↓

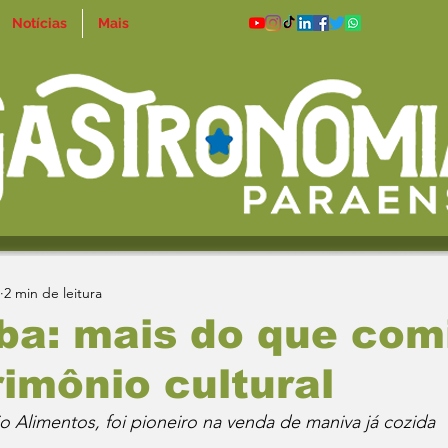
Notícias
Mais
2 min de leitura
ba: mais do que com
imônio cultural
io Alimentos, foi pioneiro na venda de maniva já cozida 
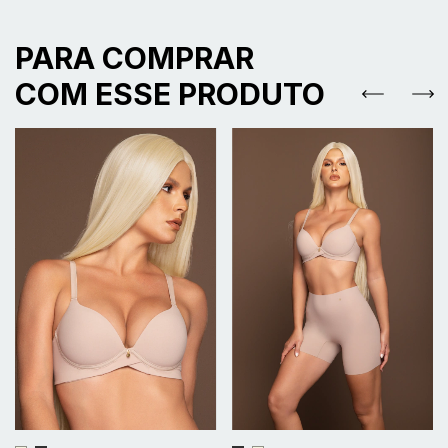
PARA COMPRAR
COM ESSE PRODUTO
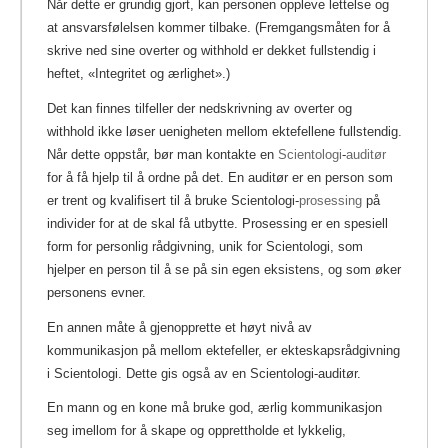
Når dette er grundig gjort, kan personen oppleve lettelse og
at ansvarsfølelsen kommer tilbake. (Fremgangsmåten for å
skrive ned sine overter og withhold er dekket fullstendig i
heftet, «Integritet og ærlighet».)
Det kan finnes tilfeller der nedskrivning av overter og
withhold ikke løser uenigheten mellom ektefellene fullstendig.
Når dette oppstår, bør man kontakte en
Scientologi
-
auditør
for å få hjelp til å ordne på det. En auditør er en person som
er trent og kvalifisert til å bruke Scientologi-
prosessing
på
individer for at de skal få utbytte.
Prosessing er en spesiell
form for personlig rådgivning, unik for Scientologi, som
hjelper en person til å se på sin egen eksistens, og som øker
personens evner.
En annen måte å gjenopprette et høyt nivå av
kommunikasjon på mellom ektefeller, er ekteskapsrådgivning
i Scientologi. Dette gis også av en Scientologi-auditør.
En mann og en kone må bruke god, ærlig kommunikasjon
seg imellom for å skape og opprettholde et lykkelig,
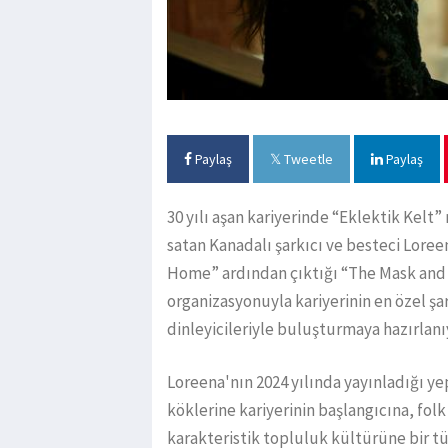
Paylaş
Tweetle
Paylaş
30 yılı aşan kariyerinde “Eklektik Kel
satan Kanadalı şarkıcı ve besteci Lor
Home” ardından çıktığı “The Mask and M
organizasyonuyla kariyerinin en özel şar
dinleyicileriyle buluşturmaya hazırlanı
Loreena'nın 2024 yılında yayınladığı 
köklerine kariyerinin başlangıcına, fol
karakteristik topluluk kültürüne bir tü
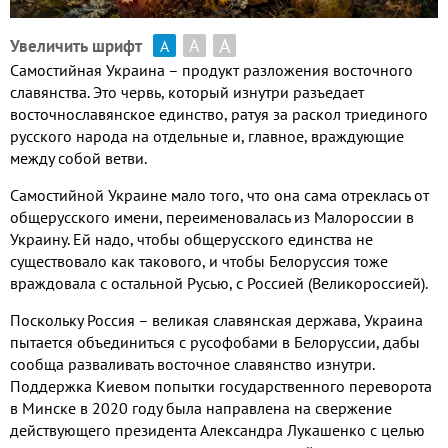
А
А
Увеличить шрифт
А
Самостийная Украина – продукт разложения восточного
славянства
.
Это червь
,
который изнутри разъедает
восточнославянское единство
,
ратуя за раскол триединого
русского народа на отдельные и
,
главное
,
враждующие
между собой ветви
.
Самостийной Украине мало того
,
что она сама отреклась от
общерусского имени
,
переименовалась из Малороссии в
Украину
.
Ей надо
,
чтобы общерусского единства не
существовало как такового
,
и чтобы Белоруссия тоже
враждовала с остальной Русью
,
с Россией
(
Великороссией
).
Поскольку Россия – великая славянская держава
,
Украина
пытается объединиться с русофобами в Белоруссии
,
дабы
сообща разваливать восточное славянство изнутри
.
Поддержка Киевом попытки государственного переворота
в Минске в
2020
году была направлена на свержение
действующего президента Александра Лукашенко с целью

↑

● **Exercise instructions**:
Copy the text of all the records above line for line, without changing a word, and leave the pictures out.

● **Written response**:
Notícias
Mais
2 min de leitura
ba: mais do que com
imônio cultural
io Alimentos, foi pioneiro na venda de maniva já cozida 
PARA COMPRAR
COM ESSE PRODUTO
Når dette er grundig gjort, kan personen oppleve lettelse og
at ansvarsfølelsen kommer tilbake. (Fremgangsmåten for å
skrive ned sine overter og withhold er dekket fullstendig i
heftet, «Integritet og ærlighet».)
Det kan finnes tilfeller der nedskrivning av overter og
withhold ikke løser uenigheten mellom ektefellene fullstendig.
Når dette oppstår, bør man kontakte en
Scientologi
-
auditør
for å få hjelp til å ordne på det. En auditør er en person som
er trent og kvalifisert til å bruke Scientologi-
prosessing
på
individer for at de skal få utbytte.
Prosessing er en spesiell
form for personlig rådgivning, unik for Scientologi, som
hjelper en person til å se på sin egen eksistens, og som øker
personens evner.
En annen måte å gjenopprette et høyt nivå av
kommunikasjon på mellom ektefeller, er ekteskapsrådgivning
i Scientologi. Dette gis også av en Scientologi-auditør.
En mann og en kone må bruke god, ærlig kommunikasjon
seg imellom for å skape og opprettholde et lykkelig,
Paylaş
Tweetle
Paylaş
30 yılı aşan kariyerinde “Eklektik Kel
satan Kanadalı şarkıcı ve besteci Lor
Home” ardından çıktığı “The Mask and M
organizasyonuyla kariyerinin en özel şar
dinleyicileriyle buluşturmaya hazırlanı
Loreena'nın 2024 yılında yayınladığı 
köklerine kariyerinin başlangıcına, fol
karakteristik topluluk kültürüne bir tü
А
А
Увеличить шрифт
А
Самостийная Украина – продукт разложения восточного
славянства
.
Это червь
,
который изнутри разъедает
восточнославянское единство
,
ратуя за раскол триединого
русского народа на отдельные и
,
главное
,
враждующие
между собой ветви
.
Самостийной Украине мало того
,
что она сама отреклась от
общерусского имени
,
переименовалась из Малороссии в
Украину
.
Ей надо
,
чтобы общерусского единства не
существовало как такового
,
и чтобы Белоруссия тоже
враждовала с остальной Русью
,
с Россией
(
Великороссией
).
Поскольку Россия – великая славянская держава
,
Украина
пытается объединиться с русофобами в Белоруссии
,
дабы
сообща разваливать восточное славянство изнутри
.
Поддержка Киевом попытки государственного переворота
в Минске в
2020
году была направлена на свержение
действующего президента Александра Лукашенко с целью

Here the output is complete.